I’ve lived in Philly for over half a yr now. It’s been simply sufficient time to absorb the town’s quirks, like probably the most well-known landmarks, hectic parking guidelines and famed cheesesteaks. Nonetheless, I’ve additionally seen native delicacies outdoors of the town’s signature sandwich—primarily, tomato pie.
I noticed my first tomato pie at ReAnimator Espresso, a neighborhood espresso chain with a department close to my house. On the time, I assumed it was a pizza. The store had the pies sitting subsequent to the pastries and sandwiches on the cabinets, able to be bought at room temperature. They have been formed like the oblong specialty slices I’d seen bought at outlets round my hometown in New Jersey. On this case, they featured a beneficiant layer of tomato gravy (because it’s known as in these elements) with recent sliced garlic and finely grated cheese dusted on high.
It may’ve simply been some form of margherita pizza variant I didn’t find out about. It was solely once I stored seeing similar-looking pies outdoors of pizza parlors that I began to suspect it was its personal factor. The bread evokes recollections of Chicago deep dish with its equally formed slices. Nonetheless, tomato pies have small variations that set it aside from correct pizzas.
To be truthful, pizza is within the tomato pie’s DNA. In accordance with Eater, tomato pies originated from Sicily, Italy, from the place many immigrants moved to the US and settled within the Philadelphia space. These Italians introduced their heritage with them, together with their boxy pizzas adorned with tomato sauce and greens. Many instances, they’ll forgo cheese. If there’s any, it would most likely be grated Romano or Parmesan.

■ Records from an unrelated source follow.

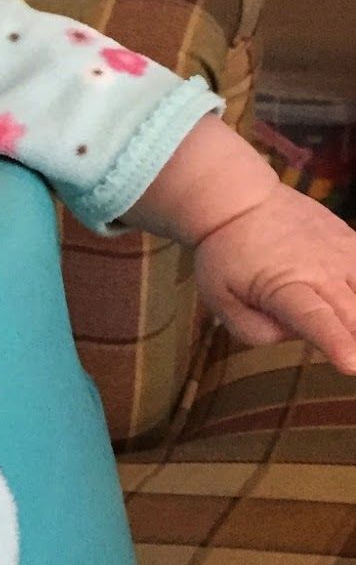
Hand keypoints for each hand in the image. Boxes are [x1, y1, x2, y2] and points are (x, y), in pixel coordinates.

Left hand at [194, 183, 355, 371]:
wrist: (240, 201)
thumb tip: (295, 335)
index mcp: (285, 288)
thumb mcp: (220, 300)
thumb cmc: (227, 257)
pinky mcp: (353, 242)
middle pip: (353, 314)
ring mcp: (343, 254)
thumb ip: (255, 330)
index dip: (335, 342)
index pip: (314, 319)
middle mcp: (322, 271)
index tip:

Tomato pies are just like these Sicilian pizzas. Nonetheless, a correct pie is meant to be extra of a cross between focaccia and pizza. One other sort of Italian bread just like that you just’d discover in a pizza, focaccia is thick, closely seasoned bread that’s typically bought as an appetizer or used for sandwiches. A great tomato pie has a equally thick crust evenly coated with oil and generously seasoned with Italian spices, so it doesn’t depend on the sauce as the one supply of taste.
Tomato pie can be apparently ceaselessly bought in South Jersey. As somebody who grew up in North Jersey (or what I’d correctly name Central Jersey), I’d by no means seen it till I moved to Philly, so I can’t affirm or deny how widespread it’s compared. It’s simply extra noticeable as a neighborhood delicacy contained in the Pennsylvanian capital than across the space the place I grew up. Comparable variants pop up in neighboring northeastern states like Delaware and Rhode Island too.
Fortunately, ReAnimator’s tomato pies style simply pretty much as good as they give the impression of being. Their tomato pie flaunted a thick, fluffy crust topped with flavorful sauce that was enhanced with garlic and a snowy dusting of cheese. It was tender on the within however had some chew to the highest layer and edges, particularly due to the crust. I may’ve chosen to have a middle slice with none crust if I wished, very similar to one may select the center piece in a batch of brownies in the event that they solely wished the softest, chewiest elements of the pastry. I favored the additional crunch, although.
In the event you ever discover the tomato pie at a neighborhood Philly cafe or deli, check out the crust. If it appears to be like chock stuffed with herbs and chunky tomato gravy, I’d recommend you give it a attempt. Bonus factors for a lightweight topping of greens or cheese. You may discover it a pizza variant price appreciating.